Available records:
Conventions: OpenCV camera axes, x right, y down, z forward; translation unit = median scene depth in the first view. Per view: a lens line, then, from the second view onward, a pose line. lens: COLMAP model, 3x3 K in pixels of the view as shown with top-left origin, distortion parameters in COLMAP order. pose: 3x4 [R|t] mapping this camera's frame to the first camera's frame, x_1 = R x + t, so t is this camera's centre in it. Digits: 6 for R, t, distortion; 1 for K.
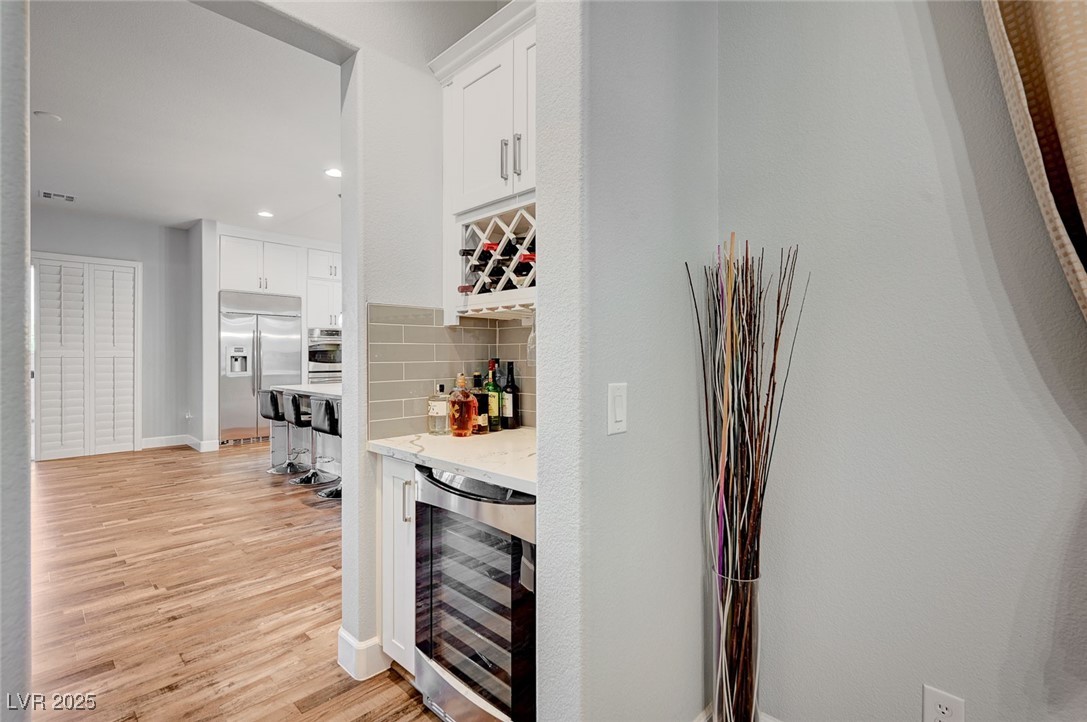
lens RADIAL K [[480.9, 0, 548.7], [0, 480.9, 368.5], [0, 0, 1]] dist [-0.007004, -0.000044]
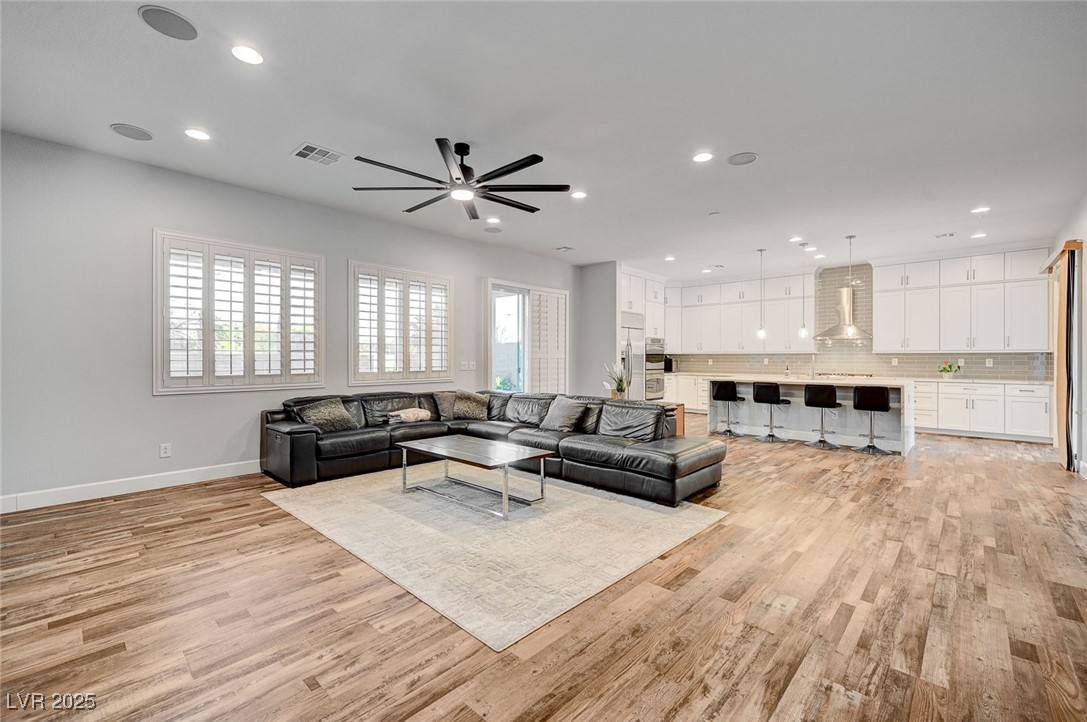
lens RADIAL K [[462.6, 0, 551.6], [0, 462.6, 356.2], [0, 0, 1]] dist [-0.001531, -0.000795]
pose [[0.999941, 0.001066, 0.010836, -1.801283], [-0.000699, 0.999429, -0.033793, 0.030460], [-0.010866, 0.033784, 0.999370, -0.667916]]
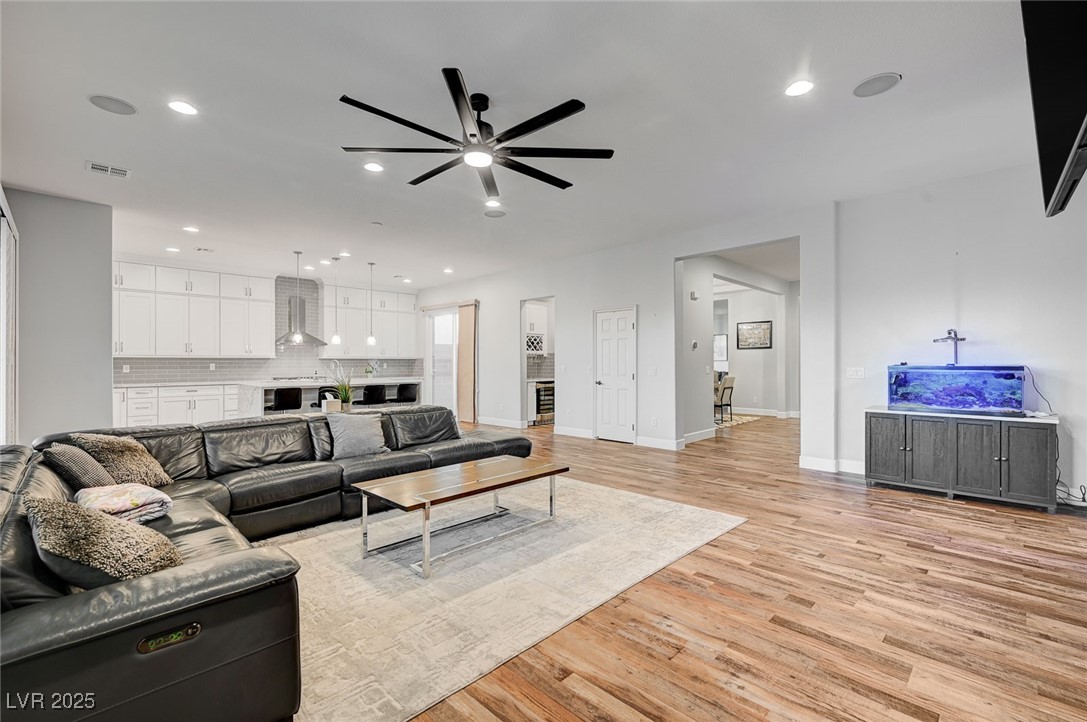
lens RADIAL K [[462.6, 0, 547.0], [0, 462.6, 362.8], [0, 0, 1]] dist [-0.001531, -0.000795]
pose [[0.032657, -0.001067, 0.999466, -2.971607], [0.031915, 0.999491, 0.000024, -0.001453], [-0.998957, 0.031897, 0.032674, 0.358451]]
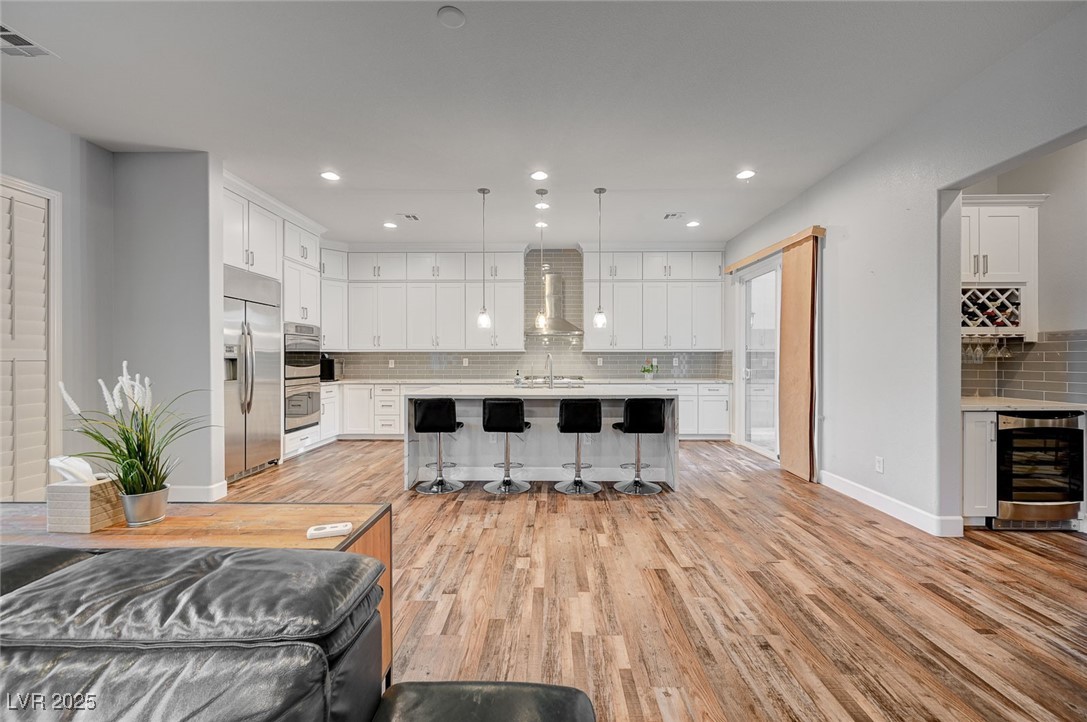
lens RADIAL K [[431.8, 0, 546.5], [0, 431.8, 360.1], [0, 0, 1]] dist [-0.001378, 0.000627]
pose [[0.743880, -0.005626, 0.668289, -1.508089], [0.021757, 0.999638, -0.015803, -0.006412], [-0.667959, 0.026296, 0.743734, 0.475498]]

Work instruction: Pick out every line of the records above that contains the string "pose", and copy each one. Case counts.

Exercise response:
Conventions: OpenCV camera axes, x right, y down, z forward; translation unit = median scene depth in the first view. Per view: a lens line, then, from the second view onward, a pose line. lens: COLMAP model, 3x3 K in pixels of the view as shown with top-left origin, distortion parameters in COLMAP order. pose: 3x4 [R|t] mapping this camera's frame to the first camera's frame, x_1 = R x + t, so t is this camera's centre in it. Digits: 6 for R, t, distortion; 1 for K.
pose [[0.999941, 0.001066, 0.010836, -1.801283], [-0.000699, 0.999429, -0.033793, 0.030460], [-0.010866, 0.033784, 0.999370, -0.667916]]
pose [[0.032657, -0.001067, 0.999466, -2.971607], [0.031915, 0.999491, 0.000024, -0.001453], [-0.998957, 0.031897, 0.032674, 0.358451]]
pose [[0.743880, -0.005626, 0.668289, -1.508089], [0.021757, 0.999638, -0.015803, -0.006412], [-0.667959, 0.026296, 0.743734, 0.475498]]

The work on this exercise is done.